===== Document extract

[FFmpeg-devel] [PATCH 2/2] checkasm: sw_scale: Reduce range of test data in the yuv2yuvX test to get closer to real data

[Martin Storsjö]

On Wed, 17 Aug 2022, Ronald S. Bultje wrote:

> On Wed, Aug 17, 2022 at 4:32 PM Martin Storsjö <martin at martin.st> wrote:
>       This avoids overflows on some inputs in the x86 case, where the
>       assembly version would clip/overflow differently from the
>       C reference function.
>
>       This doesn't seem to be a real issue with actual input data, but
>       only with the previous fully random input data.
> 
> 
> I'm a bit scared of this change... If we can trigger overflows with specific
> pixel patterns, doesn't that make FFmpeg input-data exploitable? Think of
> how that would go with corporate users with user-provided input data.

No, this most probably isn't a real issue with actual filters - it's only 
that the current checkasm test was overly simplistic.

The input to this DSP function isn't raw user-provided input pixels, but 
16 bit integers produced as the output of the first (horizontal) scaling 
step. Yesterday when I wrote the patch, I hadn't checked exactly what the 
range of those values were, and I assumed it wasn't the whole int16_t 
range - but apparently they can range at least up to max int16_t. (They 
most probably can't range down to the minimum negative int16_t though - 
simulating that aspect would be nice too.)

==========

Parts of the exercise »
a) Set down the part of the FFmpeg patch discussion from "The input to" up to and including "be nice too.)", word for word.
b) List every code identifier that appears after "[PATCH 2/2]" in the subject line of the FFmpeg patch discussion.
c) Extend the FFmpeg patch discussion, picking up right after its last sentence.

===== Excerpted data

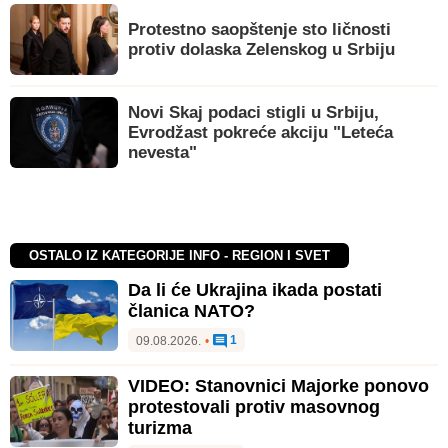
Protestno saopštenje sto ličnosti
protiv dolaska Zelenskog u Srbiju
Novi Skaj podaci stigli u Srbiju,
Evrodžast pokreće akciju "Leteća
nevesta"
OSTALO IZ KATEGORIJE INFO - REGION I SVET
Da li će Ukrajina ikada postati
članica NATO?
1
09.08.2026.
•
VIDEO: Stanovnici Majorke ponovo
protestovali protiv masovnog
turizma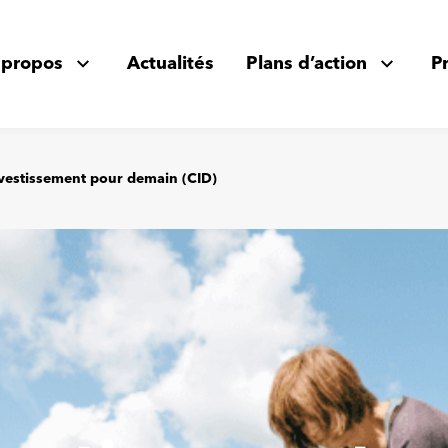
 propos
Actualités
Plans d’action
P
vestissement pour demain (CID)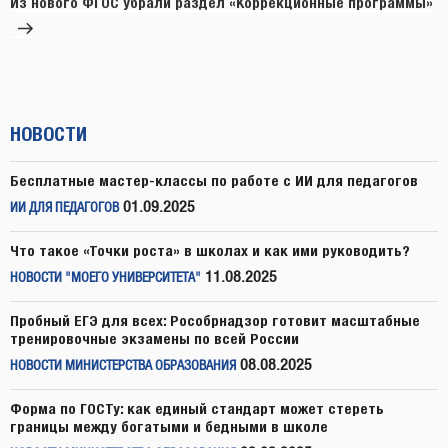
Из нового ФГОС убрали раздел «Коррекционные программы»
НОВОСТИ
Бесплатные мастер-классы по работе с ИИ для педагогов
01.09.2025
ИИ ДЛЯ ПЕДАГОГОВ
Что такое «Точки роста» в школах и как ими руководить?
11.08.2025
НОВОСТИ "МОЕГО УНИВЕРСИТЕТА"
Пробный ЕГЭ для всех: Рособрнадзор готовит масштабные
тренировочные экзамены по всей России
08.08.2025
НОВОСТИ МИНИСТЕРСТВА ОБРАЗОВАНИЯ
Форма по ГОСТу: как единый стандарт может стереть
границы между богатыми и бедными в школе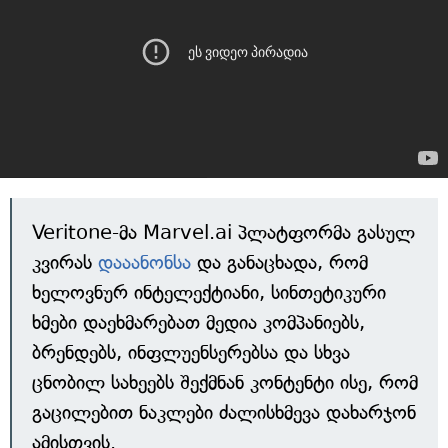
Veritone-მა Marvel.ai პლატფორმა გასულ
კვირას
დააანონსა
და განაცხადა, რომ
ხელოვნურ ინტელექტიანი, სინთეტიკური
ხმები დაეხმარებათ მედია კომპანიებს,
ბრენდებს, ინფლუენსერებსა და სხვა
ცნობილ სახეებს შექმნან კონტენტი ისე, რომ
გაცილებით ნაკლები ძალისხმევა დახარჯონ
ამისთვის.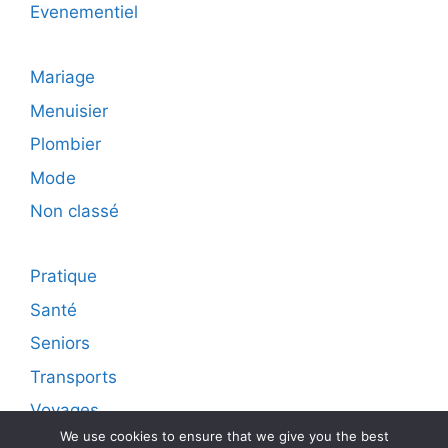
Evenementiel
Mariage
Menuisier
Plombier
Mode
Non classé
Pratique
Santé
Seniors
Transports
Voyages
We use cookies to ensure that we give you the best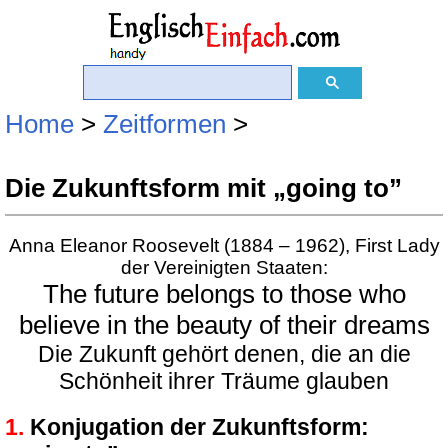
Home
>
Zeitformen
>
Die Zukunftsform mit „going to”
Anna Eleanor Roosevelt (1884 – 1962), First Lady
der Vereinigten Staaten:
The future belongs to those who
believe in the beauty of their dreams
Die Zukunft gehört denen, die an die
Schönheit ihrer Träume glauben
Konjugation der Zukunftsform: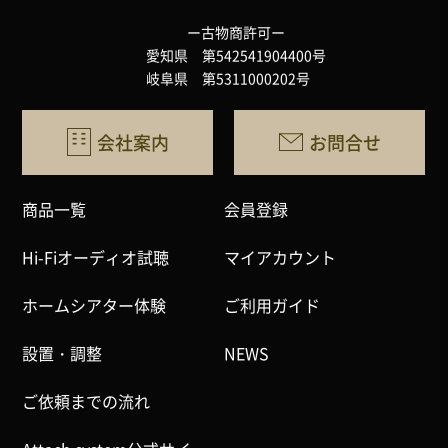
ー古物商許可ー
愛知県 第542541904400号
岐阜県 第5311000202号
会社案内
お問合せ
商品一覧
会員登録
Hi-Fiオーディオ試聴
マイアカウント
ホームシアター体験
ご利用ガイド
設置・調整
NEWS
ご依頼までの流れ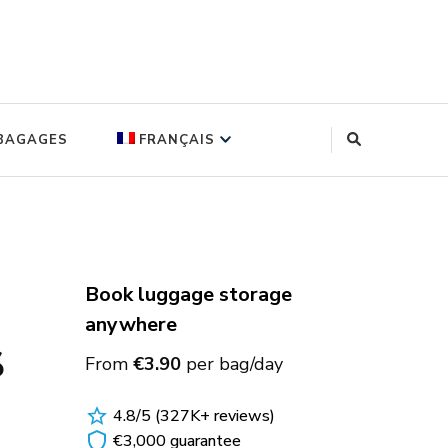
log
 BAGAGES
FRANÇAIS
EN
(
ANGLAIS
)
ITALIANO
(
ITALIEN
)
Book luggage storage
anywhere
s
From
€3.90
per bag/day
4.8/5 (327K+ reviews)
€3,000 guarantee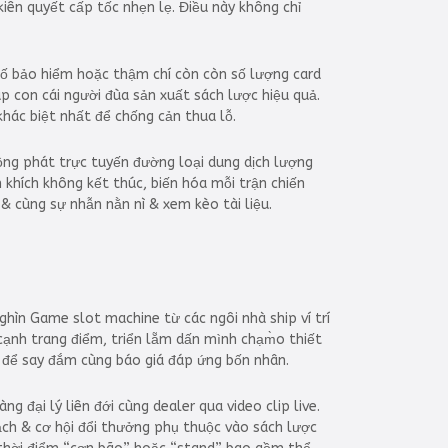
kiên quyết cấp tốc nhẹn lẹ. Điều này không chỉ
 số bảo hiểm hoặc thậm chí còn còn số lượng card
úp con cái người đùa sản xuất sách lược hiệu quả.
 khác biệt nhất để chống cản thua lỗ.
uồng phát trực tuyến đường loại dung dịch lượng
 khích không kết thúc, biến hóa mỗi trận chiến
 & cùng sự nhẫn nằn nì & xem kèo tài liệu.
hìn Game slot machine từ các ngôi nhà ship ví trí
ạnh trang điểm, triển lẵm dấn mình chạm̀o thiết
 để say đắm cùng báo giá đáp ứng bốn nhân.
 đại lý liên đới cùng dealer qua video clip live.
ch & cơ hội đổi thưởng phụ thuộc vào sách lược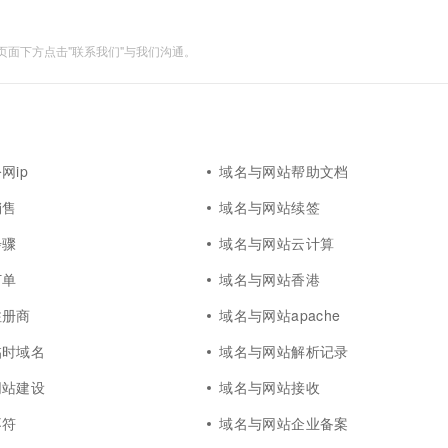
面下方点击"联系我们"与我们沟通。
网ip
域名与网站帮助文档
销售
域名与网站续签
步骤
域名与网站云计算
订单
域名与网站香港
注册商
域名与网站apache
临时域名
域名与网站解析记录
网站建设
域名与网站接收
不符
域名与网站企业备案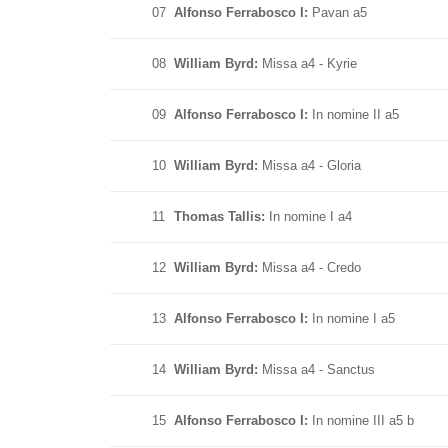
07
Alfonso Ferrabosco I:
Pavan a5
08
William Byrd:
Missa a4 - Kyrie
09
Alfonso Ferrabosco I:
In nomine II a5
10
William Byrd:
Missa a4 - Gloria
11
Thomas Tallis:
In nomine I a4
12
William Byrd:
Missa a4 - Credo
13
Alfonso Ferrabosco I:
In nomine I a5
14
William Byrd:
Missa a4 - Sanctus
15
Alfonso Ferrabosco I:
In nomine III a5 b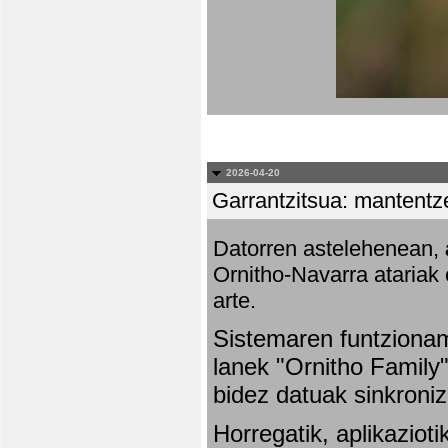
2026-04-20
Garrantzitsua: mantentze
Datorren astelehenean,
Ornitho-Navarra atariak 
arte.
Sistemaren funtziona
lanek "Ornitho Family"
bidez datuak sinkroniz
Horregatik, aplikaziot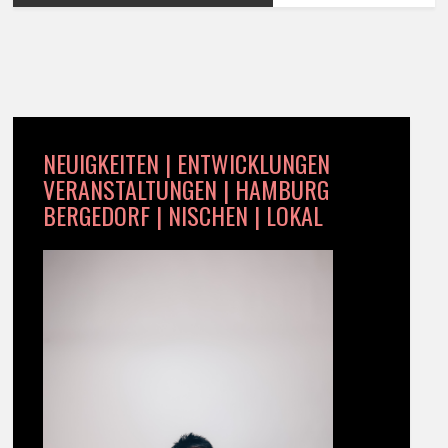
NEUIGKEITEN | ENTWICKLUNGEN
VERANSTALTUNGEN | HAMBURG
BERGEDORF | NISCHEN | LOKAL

==========

Answer section »
a)
The input to this DSP function isn't raw user-provided input pixels, but 
16 bit integers produced as the output of the first (horizontal) scaling 
step. Yesterday when I wrote the patch, I hadn't checked exactly what the 
range of those values were, and I assumed it wasn't the whole int16_t 
range - but apparently they can range at least up to max int16_t. (They 
most probably can't range down to the minimum negative int16_t though - 
simulating that aspect would be nice too.)

b)
checkasm
sw_scale
yuv2yuvX

c)
The filter coefficients should add up to 4096. The input sample range is 
15 bits (plus sign), and filter coefficients add a total magnitude of 12 
bits, giving a total range of 27 bits (plus sign). After shifting down by 
19 bits at the end, this produces 8 bits output (which is clipped).

The critical stage here is the 27 bits, where there's still plenty of 
headroom (4 bits) for filter overshoot - with a real filter.

However in the current test, the filter coefficients are just plain random 
int16_t values in the whole range - and that can easily cause overflows in 
the intermediates.

So I guess we shouldn't scale down the input "pixels" here as they 
actually can use the whole range up to max int16_t (but ideally, they 
wouldn't range further down below zero than what you'd get from the 
maximal negative filter overshoot either), but we should scale down the 
fully random filter coefficients, so that they can't overflow even if they 
all happen to align in the worst way.

Alternatively we could construct a more realistic test filter, e.g. 
something like what's used in the hscale test. There, if the filter should 
add up to 1<<F, and we have N filter coefficients, we have all of them but 
one be set to -((1<<F)/(N-1)) and one set to ((1<<(F+1)) - 1). It doesn't 
look much like a real actual filter, but keeps most properties - it adds 
up to the right sum and doesn't trigger unreal overflows and it produces 
both positive and negative values.

Anyway, I'll update the patch and make a clearer comment for it.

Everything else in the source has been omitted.